The novel coronavirus — which causes COVID-19 — can compromise not just the lungs but the heart, kidneys and the brain. The virus is probably best known for attacking the lungs. With COVID-19 patients, “we saw that (some of them) might potentially have chronic lung disease,” says Dr. Alejandro Comellas, a pulmonary and critical care physician who is director of the Iowa clinic.
Comellas, 49, says he and his colleagues agreed it was important to continue meeting the medical needs of people who are grappling with the fallout of COVID-19 infection. He noted that researchers aren’t certain that having contracted COVID-19 confers immunity on patients.

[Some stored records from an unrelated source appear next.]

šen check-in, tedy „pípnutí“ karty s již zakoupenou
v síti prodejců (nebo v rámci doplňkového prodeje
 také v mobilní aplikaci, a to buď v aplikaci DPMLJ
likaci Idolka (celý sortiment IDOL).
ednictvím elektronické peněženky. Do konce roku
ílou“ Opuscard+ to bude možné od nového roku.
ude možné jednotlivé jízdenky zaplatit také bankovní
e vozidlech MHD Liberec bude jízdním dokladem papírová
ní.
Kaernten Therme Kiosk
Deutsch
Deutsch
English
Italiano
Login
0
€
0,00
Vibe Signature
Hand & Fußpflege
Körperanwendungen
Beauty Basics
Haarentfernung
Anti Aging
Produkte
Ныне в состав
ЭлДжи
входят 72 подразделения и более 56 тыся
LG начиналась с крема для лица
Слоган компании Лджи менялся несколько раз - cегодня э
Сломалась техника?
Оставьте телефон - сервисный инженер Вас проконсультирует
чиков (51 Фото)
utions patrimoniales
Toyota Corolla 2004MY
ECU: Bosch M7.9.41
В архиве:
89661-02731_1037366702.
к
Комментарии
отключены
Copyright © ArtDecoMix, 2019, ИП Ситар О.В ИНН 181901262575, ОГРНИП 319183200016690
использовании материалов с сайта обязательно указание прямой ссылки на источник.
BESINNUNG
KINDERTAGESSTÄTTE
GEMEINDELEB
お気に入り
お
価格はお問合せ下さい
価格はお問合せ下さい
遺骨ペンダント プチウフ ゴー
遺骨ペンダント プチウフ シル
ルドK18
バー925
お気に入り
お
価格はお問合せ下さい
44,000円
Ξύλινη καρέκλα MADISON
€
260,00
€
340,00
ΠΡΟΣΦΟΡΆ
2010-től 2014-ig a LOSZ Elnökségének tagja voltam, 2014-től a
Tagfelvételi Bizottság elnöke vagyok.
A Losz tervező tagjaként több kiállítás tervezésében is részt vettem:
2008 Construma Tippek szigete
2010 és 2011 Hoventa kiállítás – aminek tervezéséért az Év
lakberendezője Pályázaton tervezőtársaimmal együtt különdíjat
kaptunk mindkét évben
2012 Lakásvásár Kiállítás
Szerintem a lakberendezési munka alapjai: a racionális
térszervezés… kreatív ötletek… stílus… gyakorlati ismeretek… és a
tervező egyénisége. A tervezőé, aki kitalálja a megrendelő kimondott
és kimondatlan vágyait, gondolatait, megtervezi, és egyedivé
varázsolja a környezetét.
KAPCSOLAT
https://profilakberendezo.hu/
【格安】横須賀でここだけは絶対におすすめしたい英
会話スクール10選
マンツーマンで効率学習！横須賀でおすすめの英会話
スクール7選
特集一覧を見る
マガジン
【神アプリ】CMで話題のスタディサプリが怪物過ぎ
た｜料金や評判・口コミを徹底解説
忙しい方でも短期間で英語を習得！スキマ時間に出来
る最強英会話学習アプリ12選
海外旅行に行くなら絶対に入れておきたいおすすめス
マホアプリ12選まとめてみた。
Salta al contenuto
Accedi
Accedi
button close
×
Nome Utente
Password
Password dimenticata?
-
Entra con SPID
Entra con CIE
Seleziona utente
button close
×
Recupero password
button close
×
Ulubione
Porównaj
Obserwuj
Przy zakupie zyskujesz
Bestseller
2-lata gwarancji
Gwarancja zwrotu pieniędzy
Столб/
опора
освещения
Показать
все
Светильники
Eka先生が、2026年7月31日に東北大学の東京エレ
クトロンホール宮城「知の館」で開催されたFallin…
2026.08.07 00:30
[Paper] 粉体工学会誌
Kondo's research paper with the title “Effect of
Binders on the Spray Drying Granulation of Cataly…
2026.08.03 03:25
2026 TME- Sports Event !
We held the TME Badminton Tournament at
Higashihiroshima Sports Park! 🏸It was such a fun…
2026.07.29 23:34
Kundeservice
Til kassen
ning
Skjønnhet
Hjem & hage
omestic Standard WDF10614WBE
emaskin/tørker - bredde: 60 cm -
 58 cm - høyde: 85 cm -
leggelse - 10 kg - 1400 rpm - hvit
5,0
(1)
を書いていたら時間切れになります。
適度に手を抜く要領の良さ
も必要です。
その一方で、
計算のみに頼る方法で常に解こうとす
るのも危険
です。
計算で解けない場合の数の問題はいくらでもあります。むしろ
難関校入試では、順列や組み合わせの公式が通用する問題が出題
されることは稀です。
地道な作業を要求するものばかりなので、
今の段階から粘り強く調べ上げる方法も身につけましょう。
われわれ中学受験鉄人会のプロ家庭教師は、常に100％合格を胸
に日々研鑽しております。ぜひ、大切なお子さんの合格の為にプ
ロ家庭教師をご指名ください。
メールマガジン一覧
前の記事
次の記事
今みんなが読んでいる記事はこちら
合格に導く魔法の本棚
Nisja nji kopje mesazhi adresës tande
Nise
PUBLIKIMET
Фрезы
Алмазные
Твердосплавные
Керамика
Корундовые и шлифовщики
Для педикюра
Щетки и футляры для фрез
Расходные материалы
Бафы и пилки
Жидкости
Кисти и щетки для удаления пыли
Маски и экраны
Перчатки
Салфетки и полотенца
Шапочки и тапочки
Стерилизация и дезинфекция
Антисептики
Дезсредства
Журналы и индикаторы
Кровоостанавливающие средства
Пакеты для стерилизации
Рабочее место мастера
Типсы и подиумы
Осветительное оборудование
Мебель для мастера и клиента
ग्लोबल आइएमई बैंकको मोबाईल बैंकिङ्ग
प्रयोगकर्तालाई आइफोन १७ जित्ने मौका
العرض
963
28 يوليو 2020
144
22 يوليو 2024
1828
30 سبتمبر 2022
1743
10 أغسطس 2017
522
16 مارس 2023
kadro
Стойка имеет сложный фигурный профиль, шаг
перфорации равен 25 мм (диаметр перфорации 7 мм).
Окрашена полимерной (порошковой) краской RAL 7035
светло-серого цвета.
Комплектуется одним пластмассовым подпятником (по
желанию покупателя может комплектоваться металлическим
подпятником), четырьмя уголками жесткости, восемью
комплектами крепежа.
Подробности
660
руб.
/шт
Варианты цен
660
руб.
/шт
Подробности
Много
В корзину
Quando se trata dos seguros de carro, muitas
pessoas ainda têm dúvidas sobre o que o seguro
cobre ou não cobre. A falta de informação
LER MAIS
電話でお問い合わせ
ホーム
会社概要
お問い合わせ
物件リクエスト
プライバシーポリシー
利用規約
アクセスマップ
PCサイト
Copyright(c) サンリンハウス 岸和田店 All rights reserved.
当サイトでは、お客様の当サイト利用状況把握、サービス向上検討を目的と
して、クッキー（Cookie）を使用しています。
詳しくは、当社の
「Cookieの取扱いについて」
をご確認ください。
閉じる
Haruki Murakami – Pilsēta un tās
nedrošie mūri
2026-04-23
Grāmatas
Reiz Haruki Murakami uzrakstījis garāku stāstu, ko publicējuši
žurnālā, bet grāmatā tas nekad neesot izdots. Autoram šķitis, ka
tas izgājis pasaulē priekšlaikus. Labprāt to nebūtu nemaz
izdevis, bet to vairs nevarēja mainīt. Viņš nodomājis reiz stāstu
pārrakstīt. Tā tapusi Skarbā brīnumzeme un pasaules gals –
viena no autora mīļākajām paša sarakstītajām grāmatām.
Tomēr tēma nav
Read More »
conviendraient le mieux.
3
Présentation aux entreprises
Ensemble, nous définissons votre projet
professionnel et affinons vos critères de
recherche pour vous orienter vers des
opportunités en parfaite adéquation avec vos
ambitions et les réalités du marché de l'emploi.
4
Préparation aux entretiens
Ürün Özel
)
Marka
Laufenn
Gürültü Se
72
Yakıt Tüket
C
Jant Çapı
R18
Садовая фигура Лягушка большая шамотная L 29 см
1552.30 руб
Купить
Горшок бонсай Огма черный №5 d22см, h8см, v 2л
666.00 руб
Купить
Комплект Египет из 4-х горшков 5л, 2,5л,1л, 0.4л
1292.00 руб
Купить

Because the virus is new, potentially fatal and highly transmissible, there’s often a stigma attached to patients with COVID-19, which provided another reason to establish a dedicated clinic to helping survivors. “We wanted to create a clinic where people would feel comfortable coming in for treatment and not feel stigmatized,” he says.
There’s no typical profile of the patients coming to the clinic for treatment.
“We’re seeing people who range in age from their mid-20s to their 70s. Some of our patients did not have any underlying health problems (before contracting COVID-19),” he says. The clinic has also treated patients who had underlying health issues, such as heart disease and chronic obstructive pulmonary disease, or COPD.
Most of the clinic’s patients are suffering respiratory distress, like shortness of breath. Many also suffer from fatigue and brain fog. Some had spent time in the intensive care unit and had developed scars on their lungs. “That’s not unexpected with a lung injury,” he says.
One thing that’s surprised Comellas is the number of patients coming to the clinic who were never admitted to a hospital and did not have any underlying health conditions. Comellas says he expected most of the clinic’s patients would be people who had been sick enough to have been hospitalized.
The clinic has also seen a number of Spanish-speaking Latino immigrants who became ill during an outbreak at a nearby meatpacking plant. A number of outbreaks have occurred at meatpacking plants, where workers labor in close quarters.
The clinic is well-prepared for treating these patients; Comellas, who is originally from Venezuela, is one of four clinic physicians who are fluent in English and Spanish.
Being able to communicate with patients directly, without the aid of an interpreter, is extremely useful, Comellas says.
“You want to be able to meet the clinical and some of the social and cultural needs of the patient,” he says. “We need to recognize the predicament of each patient, where emotions, loss and chronic illness play a fundamental role in healing.”
The clinic and its patients may also help researchers across the country better understand COVID-19.
Patients at the Iowa clinic are asked if they wish to be part of a national registry of people who would be willing to be contacted for future studies. Compiling such research is an important tool in the fight against COVID-19.
“This disease is new,” Comellas says. “We began seeing the effects of the pandemic in March. We haven’t even had a year to study the consequences of the disease. We haven’t had enough time to understand how many of these (complications) will remain permanently and how many will resolve.”